## EXCERPTED DATA
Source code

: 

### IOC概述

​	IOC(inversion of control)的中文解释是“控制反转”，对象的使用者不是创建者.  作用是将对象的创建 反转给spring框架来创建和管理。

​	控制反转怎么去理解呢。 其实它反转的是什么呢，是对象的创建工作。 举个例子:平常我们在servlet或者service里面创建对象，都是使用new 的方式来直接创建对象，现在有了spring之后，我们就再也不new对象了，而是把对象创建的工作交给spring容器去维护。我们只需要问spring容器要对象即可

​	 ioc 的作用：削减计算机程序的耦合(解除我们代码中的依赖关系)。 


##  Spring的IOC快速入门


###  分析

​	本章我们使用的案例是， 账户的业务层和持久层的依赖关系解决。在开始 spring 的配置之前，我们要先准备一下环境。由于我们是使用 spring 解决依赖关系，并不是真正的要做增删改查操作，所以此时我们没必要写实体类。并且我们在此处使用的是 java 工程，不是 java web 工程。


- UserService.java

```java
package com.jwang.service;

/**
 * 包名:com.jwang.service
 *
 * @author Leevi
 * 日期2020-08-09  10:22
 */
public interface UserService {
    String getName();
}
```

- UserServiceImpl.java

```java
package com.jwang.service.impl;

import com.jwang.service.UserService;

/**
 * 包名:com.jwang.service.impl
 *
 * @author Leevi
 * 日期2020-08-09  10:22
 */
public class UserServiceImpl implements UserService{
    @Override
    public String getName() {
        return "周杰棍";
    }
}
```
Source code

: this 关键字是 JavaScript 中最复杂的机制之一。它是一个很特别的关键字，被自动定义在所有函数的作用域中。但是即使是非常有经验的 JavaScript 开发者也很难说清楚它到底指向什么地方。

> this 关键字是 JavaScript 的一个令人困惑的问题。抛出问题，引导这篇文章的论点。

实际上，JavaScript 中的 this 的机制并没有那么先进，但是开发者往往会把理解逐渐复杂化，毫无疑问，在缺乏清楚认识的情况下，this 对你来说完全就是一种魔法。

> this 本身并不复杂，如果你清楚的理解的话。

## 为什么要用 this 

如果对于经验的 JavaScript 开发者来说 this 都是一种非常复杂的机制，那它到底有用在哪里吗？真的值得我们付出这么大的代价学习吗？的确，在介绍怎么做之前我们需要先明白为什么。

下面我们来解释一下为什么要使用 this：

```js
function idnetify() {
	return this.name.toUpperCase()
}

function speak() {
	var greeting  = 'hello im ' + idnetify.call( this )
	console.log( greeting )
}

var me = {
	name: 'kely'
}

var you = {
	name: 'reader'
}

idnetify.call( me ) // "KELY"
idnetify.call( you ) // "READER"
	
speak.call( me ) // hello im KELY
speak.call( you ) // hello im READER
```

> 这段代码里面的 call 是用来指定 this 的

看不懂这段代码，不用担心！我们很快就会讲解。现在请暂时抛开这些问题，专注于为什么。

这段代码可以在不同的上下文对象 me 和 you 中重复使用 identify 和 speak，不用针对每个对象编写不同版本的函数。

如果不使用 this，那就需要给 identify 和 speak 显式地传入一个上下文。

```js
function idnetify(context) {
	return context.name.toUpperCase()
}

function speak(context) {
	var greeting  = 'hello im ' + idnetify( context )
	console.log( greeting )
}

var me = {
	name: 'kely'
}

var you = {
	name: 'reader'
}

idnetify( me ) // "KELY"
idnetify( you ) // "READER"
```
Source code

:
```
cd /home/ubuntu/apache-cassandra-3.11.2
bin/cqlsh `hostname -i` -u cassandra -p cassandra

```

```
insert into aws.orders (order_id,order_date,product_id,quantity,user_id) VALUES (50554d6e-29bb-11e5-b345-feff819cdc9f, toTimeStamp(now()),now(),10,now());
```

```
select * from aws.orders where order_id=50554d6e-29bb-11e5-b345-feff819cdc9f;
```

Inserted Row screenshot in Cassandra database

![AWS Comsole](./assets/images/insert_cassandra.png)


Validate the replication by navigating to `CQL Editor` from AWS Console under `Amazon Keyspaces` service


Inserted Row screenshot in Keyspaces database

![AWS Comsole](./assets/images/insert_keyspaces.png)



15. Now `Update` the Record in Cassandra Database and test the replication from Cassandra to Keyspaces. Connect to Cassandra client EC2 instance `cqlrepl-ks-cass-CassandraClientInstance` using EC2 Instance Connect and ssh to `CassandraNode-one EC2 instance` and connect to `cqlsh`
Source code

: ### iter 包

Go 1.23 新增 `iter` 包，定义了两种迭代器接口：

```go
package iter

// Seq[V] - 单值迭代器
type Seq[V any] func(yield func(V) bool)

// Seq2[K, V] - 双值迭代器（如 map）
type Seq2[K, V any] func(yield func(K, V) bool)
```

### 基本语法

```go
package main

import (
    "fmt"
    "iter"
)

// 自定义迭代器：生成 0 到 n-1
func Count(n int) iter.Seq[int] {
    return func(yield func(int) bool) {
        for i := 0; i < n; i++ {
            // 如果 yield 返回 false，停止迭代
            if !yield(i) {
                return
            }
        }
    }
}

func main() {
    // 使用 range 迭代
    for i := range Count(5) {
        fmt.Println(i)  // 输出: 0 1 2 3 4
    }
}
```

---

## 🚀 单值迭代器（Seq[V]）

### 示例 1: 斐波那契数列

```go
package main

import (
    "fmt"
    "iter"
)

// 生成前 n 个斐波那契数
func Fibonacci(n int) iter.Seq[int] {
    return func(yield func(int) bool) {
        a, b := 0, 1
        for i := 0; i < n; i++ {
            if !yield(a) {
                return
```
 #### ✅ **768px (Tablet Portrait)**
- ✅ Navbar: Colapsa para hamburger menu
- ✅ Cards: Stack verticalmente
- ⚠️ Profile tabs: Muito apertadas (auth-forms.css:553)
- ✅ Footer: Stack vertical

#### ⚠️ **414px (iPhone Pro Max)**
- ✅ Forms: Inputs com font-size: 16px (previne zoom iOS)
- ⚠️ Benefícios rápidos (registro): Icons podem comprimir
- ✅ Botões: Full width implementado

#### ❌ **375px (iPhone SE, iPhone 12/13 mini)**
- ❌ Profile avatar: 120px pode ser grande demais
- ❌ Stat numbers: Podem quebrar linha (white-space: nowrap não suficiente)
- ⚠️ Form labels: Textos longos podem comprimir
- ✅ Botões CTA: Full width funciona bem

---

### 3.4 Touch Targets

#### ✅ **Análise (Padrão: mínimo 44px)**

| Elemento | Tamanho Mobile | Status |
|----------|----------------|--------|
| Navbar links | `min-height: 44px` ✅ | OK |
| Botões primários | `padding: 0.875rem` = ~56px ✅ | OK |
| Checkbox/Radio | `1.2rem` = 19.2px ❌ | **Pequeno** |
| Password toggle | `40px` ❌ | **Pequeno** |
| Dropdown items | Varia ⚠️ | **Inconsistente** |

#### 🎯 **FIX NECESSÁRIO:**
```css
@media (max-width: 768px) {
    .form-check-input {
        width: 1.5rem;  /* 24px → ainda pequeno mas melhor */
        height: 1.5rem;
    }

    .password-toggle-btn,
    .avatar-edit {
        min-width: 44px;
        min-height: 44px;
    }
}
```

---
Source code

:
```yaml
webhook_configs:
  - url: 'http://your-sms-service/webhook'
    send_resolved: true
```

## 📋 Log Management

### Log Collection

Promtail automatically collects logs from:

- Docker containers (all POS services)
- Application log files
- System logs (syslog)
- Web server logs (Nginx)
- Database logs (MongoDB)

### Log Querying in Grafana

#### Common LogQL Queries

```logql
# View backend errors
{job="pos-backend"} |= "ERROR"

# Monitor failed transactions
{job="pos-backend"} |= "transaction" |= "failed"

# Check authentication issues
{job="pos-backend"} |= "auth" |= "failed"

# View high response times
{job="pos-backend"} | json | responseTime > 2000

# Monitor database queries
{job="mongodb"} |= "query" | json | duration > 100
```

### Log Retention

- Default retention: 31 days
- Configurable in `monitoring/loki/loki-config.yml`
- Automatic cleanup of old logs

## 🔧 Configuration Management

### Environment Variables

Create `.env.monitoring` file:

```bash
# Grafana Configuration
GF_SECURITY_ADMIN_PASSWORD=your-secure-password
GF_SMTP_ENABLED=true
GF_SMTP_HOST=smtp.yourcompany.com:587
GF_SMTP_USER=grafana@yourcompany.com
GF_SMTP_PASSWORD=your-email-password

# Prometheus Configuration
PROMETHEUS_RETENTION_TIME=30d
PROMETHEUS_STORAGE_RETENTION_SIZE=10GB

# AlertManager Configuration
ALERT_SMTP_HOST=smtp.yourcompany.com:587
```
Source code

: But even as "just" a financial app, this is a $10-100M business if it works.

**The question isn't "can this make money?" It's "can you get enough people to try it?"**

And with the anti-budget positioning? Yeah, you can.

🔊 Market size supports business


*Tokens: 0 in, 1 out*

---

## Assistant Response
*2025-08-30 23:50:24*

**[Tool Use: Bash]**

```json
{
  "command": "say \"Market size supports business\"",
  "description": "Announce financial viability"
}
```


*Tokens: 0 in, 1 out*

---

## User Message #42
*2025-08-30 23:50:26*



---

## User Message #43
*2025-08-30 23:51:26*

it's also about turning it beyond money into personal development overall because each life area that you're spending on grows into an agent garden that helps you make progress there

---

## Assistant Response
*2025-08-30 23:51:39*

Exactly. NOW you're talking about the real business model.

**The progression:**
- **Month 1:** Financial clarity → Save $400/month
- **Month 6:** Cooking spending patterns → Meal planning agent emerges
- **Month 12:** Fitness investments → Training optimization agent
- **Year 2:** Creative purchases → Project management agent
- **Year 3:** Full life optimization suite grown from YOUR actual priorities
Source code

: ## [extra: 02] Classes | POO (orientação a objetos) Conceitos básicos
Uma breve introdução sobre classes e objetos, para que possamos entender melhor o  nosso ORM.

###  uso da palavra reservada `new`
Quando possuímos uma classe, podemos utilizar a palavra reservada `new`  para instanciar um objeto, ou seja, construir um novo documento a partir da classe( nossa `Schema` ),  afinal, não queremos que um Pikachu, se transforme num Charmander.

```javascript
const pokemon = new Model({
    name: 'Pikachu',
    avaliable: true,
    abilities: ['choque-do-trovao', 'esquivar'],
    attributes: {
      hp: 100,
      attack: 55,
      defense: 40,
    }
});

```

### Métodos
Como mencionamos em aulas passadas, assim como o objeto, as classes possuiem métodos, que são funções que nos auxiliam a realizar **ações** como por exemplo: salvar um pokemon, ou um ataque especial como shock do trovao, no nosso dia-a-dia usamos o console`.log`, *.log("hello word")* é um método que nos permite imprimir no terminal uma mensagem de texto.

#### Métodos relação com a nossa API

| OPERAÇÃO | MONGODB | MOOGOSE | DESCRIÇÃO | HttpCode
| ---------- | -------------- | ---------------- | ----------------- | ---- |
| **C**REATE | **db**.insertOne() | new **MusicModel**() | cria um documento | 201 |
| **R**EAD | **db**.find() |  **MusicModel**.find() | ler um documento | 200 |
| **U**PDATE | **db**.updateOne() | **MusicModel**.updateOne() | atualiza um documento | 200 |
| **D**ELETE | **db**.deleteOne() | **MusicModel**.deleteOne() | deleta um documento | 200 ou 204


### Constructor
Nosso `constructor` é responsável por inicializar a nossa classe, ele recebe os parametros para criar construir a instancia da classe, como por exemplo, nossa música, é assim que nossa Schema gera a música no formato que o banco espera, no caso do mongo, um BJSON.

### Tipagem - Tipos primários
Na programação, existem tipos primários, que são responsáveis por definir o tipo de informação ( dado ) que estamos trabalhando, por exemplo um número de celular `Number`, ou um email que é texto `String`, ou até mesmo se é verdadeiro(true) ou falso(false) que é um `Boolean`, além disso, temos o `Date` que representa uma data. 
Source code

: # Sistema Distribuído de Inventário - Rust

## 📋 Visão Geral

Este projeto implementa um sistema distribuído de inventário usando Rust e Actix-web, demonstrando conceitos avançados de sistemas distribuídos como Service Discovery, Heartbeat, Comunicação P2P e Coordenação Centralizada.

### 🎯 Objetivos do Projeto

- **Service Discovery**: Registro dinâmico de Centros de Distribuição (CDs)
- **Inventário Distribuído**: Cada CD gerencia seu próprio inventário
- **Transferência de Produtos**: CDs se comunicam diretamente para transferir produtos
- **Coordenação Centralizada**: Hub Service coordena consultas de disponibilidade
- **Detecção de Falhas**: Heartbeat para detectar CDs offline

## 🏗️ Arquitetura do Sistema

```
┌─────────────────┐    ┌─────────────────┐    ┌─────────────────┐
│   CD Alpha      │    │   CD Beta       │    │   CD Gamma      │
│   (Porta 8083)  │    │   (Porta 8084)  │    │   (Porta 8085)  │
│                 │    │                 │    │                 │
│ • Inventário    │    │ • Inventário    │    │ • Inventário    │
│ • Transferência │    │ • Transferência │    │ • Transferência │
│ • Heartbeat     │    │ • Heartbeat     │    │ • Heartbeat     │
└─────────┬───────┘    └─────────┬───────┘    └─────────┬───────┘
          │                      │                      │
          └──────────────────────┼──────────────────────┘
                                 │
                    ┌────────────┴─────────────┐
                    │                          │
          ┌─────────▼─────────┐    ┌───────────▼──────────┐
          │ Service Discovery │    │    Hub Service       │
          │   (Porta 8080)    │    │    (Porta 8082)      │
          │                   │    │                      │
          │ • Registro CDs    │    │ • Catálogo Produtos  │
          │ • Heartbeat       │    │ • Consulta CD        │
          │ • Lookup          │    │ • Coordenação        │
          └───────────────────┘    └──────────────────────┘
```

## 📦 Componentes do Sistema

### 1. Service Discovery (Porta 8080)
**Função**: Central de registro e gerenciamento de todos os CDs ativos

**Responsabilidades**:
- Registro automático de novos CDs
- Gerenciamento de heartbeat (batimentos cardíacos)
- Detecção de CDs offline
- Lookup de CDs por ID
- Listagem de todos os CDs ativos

## EXERCISE
A bare number should be your reply: how many lines in the entries above include the word "Count".

## THE COMPLETED TASK
2